● **BRIEF**: Reproduce each of the following lines word for word, leaving out the pictures.

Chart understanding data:
——

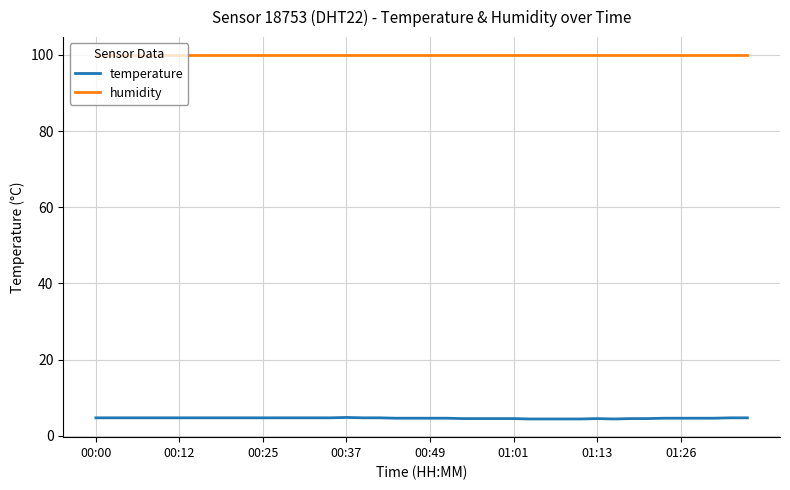

How many lines are shown in the chart?

2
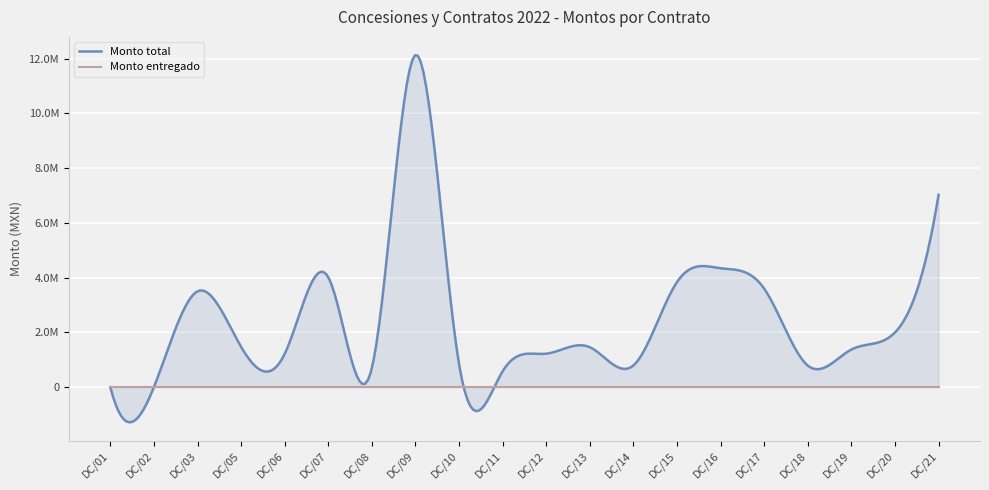

How many lines are shown in the chart?

2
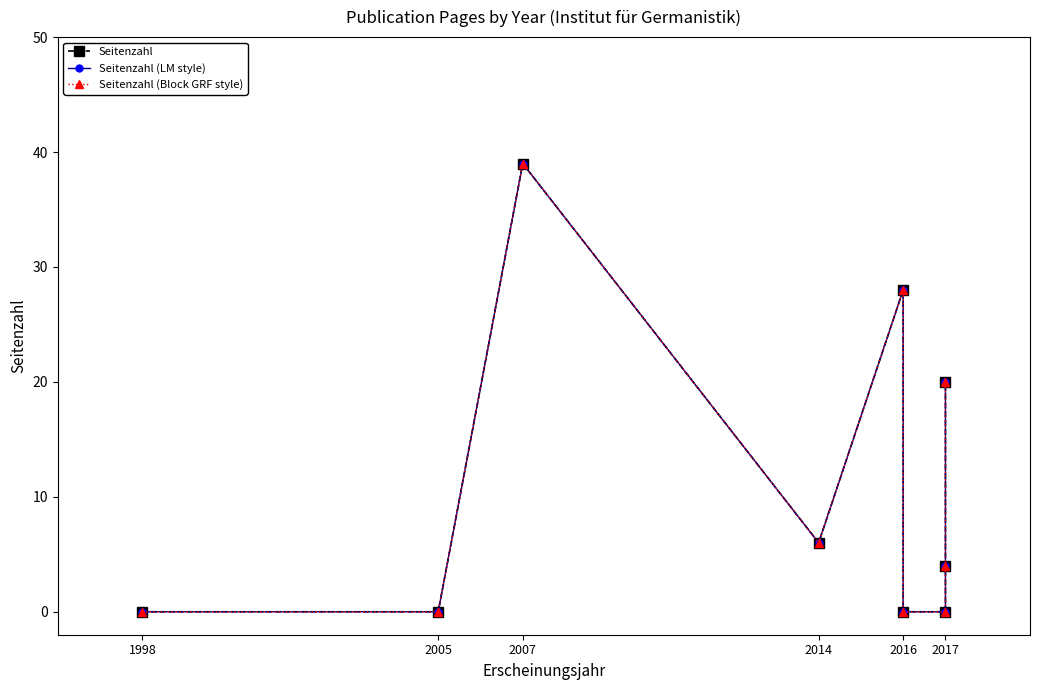

Which has a higher value, 2007 or 2016?

2007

——

● **TASK SOLUTION**:
How many lines are shown in the chart?

2

How many lines are shown in the chart?

2

Which has a higher value, 2007 or 2016?

2007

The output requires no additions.